Now Visiting Assistant Professor of Environment and Society, Bosworth has brought to the Institute his study of the new forms of environmentalism emerging from struggles over oil pipelines. His research strives to understand the ways in which such movements confront issues of racism, nationalism, and settler colonialism in North America.
As Bosworth explains, recent anti-pipeline activism across the Great Plains has kicked off a new paradigm of social movements. While Native American nations in the region have long opposed extractive industry through their historic land base, new environmental organizations opposing the Keystone XL and Dakota Access pipelines have been largely middle-class, rural, and white. These recent endeavors to join environmental justice movements have the potential to reinforce historic racial, economic, and national partitions.

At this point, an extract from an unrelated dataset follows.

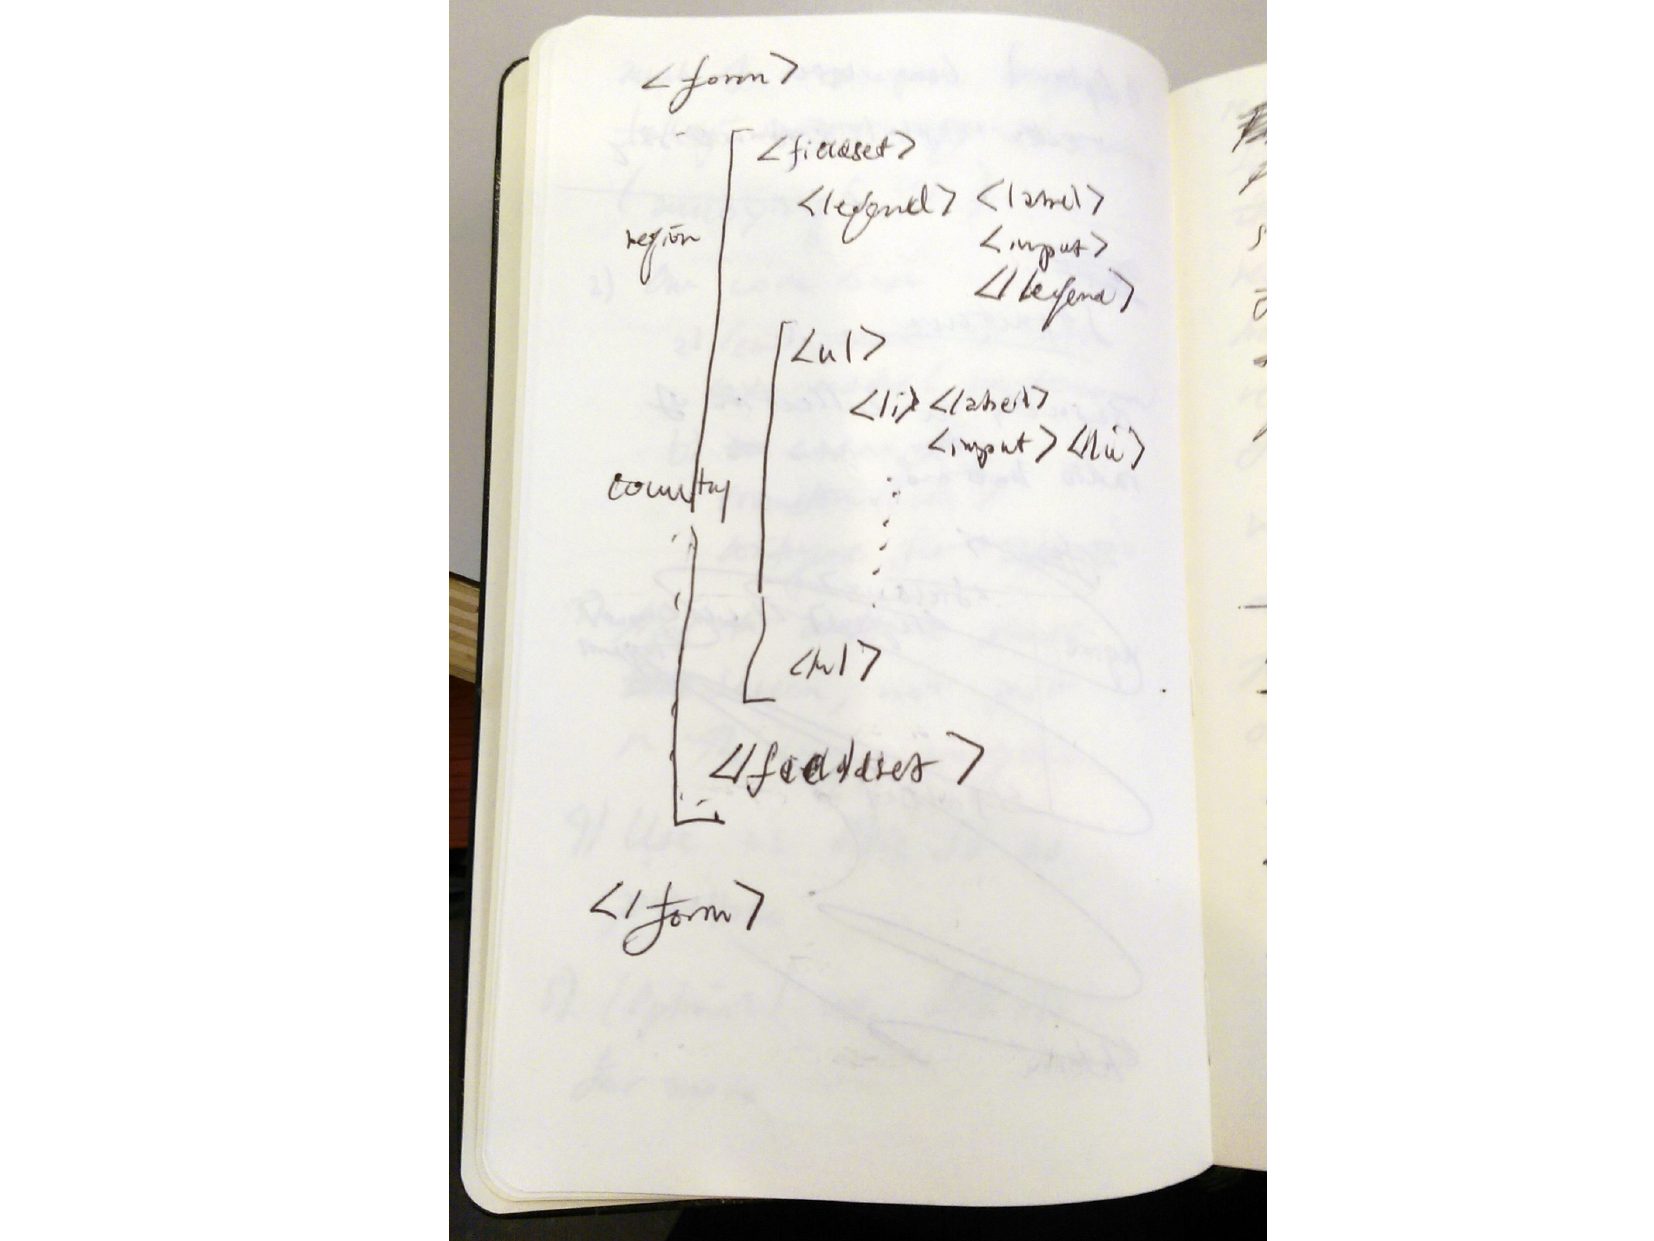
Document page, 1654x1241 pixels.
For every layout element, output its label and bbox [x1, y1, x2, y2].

"For many of the individuals and groups interested in protecting land and water, transformative demands for environmental justice—especially those made by Native Nations—appeared to be difficult or challenging," he says. "My research investigates why this is the case, and how such a response could be countered in such ‘people's movements' or forms of environmental populism."
Bosworth hopes that his research will reveal what environmental activism looks like on the ground, the coalitions that help it to work best, and what actions can be taken to change its orientation to justice.

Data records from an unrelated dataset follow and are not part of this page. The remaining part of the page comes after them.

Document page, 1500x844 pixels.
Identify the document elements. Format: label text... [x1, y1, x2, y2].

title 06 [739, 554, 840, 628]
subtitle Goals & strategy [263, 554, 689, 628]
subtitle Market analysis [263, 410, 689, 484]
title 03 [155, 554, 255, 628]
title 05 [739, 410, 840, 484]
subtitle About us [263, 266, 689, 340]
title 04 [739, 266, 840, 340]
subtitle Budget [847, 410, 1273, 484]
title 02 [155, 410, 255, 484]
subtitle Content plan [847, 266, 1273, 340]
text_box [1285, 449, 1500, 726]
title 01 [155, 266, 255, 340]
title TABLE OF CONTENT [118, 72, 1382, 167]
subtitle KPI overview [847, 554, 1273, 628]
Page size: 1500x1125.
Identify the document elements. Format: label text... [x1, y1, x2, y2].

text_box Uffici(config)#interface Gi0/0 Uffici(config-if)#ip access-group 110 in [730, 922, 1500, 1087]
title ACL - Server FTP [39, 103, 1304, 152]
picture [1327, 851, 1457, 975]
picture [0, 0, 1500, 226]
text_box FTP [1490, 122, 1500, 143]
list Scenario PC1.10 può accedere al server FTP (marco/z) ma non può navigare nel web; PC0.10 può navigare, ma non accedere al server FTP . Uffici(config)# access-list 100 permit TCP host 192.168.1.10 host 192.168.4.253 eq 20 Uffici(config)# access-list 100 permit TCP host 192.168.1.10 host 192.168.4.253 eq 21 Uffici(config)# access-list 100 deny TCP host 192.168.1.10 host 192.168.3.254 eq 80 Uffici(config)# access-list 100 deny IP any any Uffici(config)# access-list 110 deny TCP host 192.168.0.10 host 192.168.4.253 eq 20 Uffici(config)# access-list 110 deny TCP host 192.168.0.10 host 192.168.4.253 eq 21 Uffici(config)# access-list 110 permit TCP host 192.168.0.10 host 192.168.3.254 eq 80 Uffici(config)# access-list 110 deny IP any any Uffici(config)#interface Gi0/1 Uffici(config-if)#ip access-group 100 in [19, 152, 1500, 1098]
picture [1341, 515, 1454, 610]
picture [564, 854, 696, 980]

"I hope my work paints an adequate picture of the complex, and sometimes surprisingly hopeful social movements, emerging in a rural region often assumed to be bereft of progressive politics," he says. "We should be particularly interested in how the strategies of the climate justice movement, at least in North America, have been transformed through building power with Native American nations and grassroots community organizations, rather than policymakers and lobbyists."